SUAS TAREFAS —
**a)** Cite o trecho sobre a região da Luz, com tudo desde "Fica claro a" até "de metros quadrados.".
**b)** Responda com base no trecho sobre a região da Luz:
(i) Quais intervenções anteriores ao projeto o texto menciona?
(ii) Qual é o principal estigma atribuído à parte do bairro?
(iii) Que bens do patrimônio material da região o texto diz estarem sendo preservados?

TRECHO DO DOCUMENTO —
☆ ☆ ☆ ☆ ☆ ☆ ☆
Fica claro a fica de concentração de serviços, a excessiva especialização já apontada por Ormindo quanto a outros processos, especialização esta que gerará novas demandas e novas transferências de economia de um bairro para outro, bem como a outra política, a da exclusão da população pobre, vai significar a transferência dessa população de um bairro para outro.
O chamado perímetro de incentivo fiscal tem o total de 225 km2., praticamente o dobro da chamada área de utilidade pública, que tem a área de 105km2. A área total a ser transformada dá o total de 225 hectares ou 2,25 milhões de metros quadrados.
A gentrification em curso no projeto explica, de certo modo, as intervenções anteriores: a criação da Sala São Paulo, do espaço Pinacoteca e a revitalização do Jardim da Luz, como maneiras de atrair uma população de alto poder econômico e poder de decisão, para dar suporte político ao projeto.
Não vamos discutir aqui a validade das ações policiais que foram direcionadas ao combate ao crime, ao tráfico de drogas e à marginalidade disseminada pelos recantos abandonados do bairro. O que queremos discutir e mostrar é que mesmo esse abandono, essa degradação, foi o resultado de um abandono anterior por parte do poder público, que deixou a área desprovida de manutenção básica, que não fez e nem procurou investimentos para a área, seguindo o ritmo das flutuações imobiliárias.
O principal estigma atribuído à parte do bairro, o de ser a Cracolândia, já estava posto não de agora, mas de um longo tempo, e nunca houve uma ação concentrada para resolver o problema do tráfico de drogas na região, menos ainda no tocante aos problemas da população de rua e aos menores abandonados, realidade muito mais antiga para qual o estado nunca tomou nenhuma medida eficaz. Porque os problemas relativos à marginalidade são decorrências diretas da falta de investimentos sociais, do abandono de qualquer política, por parte do estado de São Paulo, de investimentos em educação, saúde ou de amparo às populações marginalizadas, expulsas das classes, lumpenizadas pela mão cruel da dinâmica social capitalista. Márcio Pochman, no livro São Paulo: Realidade e Perspectivas – Efeitos do Liberalismo Tucano no Estado, diz que:
Nessa situação, ampliam-se barbaramente aqueles que são considerados pobres. Não sem motivos, São Paulo torna-se o maior estado de pobres do País, relativamente ao padrão de riqueza oferecida. ( Pochman, in Casaro, 2006)
Os ditames da política tucana claramente são: não se sanam os problemas sociais, mas simplesmente se expulsa a população produzida por esses problemas, limpa-se a área, para que a burguesia,a verdadeira dona do poder, o verdadeiro agente do estado, possa desfrutar da bela e tumultuada zona da Luz.
Sem dúvidas, o patrimônio material presente na região está sendo preservado: a estação da Luz, a Pinacoteca, o Jardim da Luz; mas essa preservação, qual a validade dela, se preservar implica então em excluir parte da população do usufruto do bem tombado ? Em que medida essa preservação não significa também a apropriação do público pelo privado e também uma confirmação de valores ideológicos formadores de uma identidade de classe e não uma identidade do povo ?
☆ ☆ ☆ ☆ ☆ ☆ ☆
EXTRATO DE DADOS —
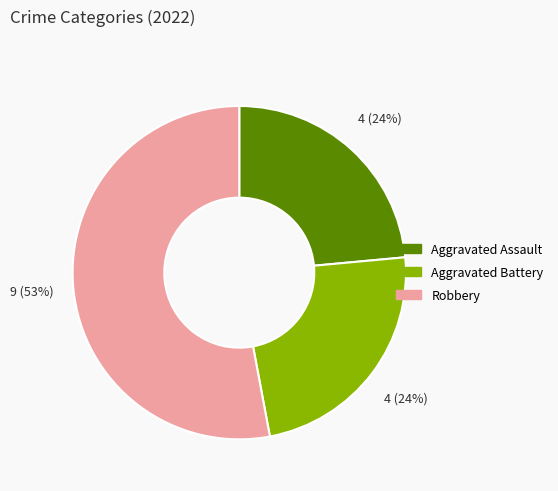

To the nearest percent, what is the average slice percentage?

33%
☆ ☆ ☆ ☆ ☆ ☆ ☆
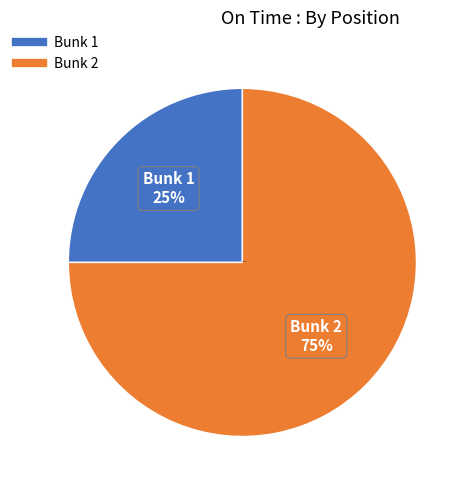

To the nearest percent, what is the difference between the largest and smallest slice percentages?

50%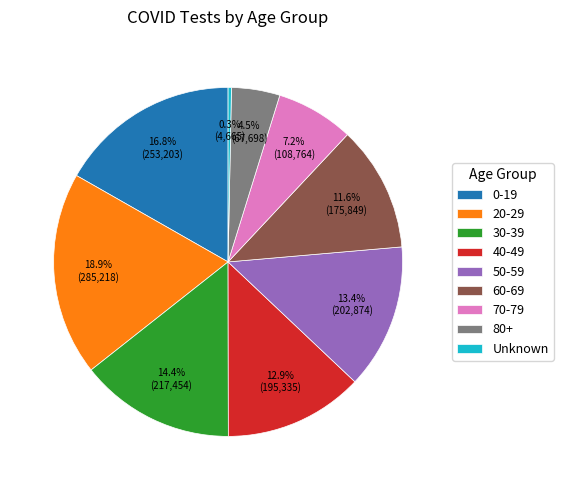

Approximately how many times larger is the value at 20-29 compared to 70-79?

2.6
☆ ☆ ☆ ☆ ☆ ☆ ☆
GABARITO —
**a)**
Fica claro a fica de concentração de serviços, a excessiva especialização já apontada por Ormindo quanto a outros processos, especialização esta que gerará novas demandas e novas transferências de economia de um bairro para outro, bem como a outra política, a da exclusão da população pobre, vai significar a transferência dessa população de um bairro para outro.
O chamado perímetro de incentivo fiscal tem o total de 225 km2., praticamente o dobro da chamada área de utilidade pública, que tem a área de 105km2. A área total a ser transformada dá o total de 225 hectares ou 2,25 milhões de metros quadrados.

**b)**
(i) A criação da Sala São Paulo, a do espaço Pinacoteca e a revitalização do Jardim da Luz.
(ii) O de ser a Cracolândia.
(iii) A estação da Luz, a Pinacoteca e o Jardim da Luz.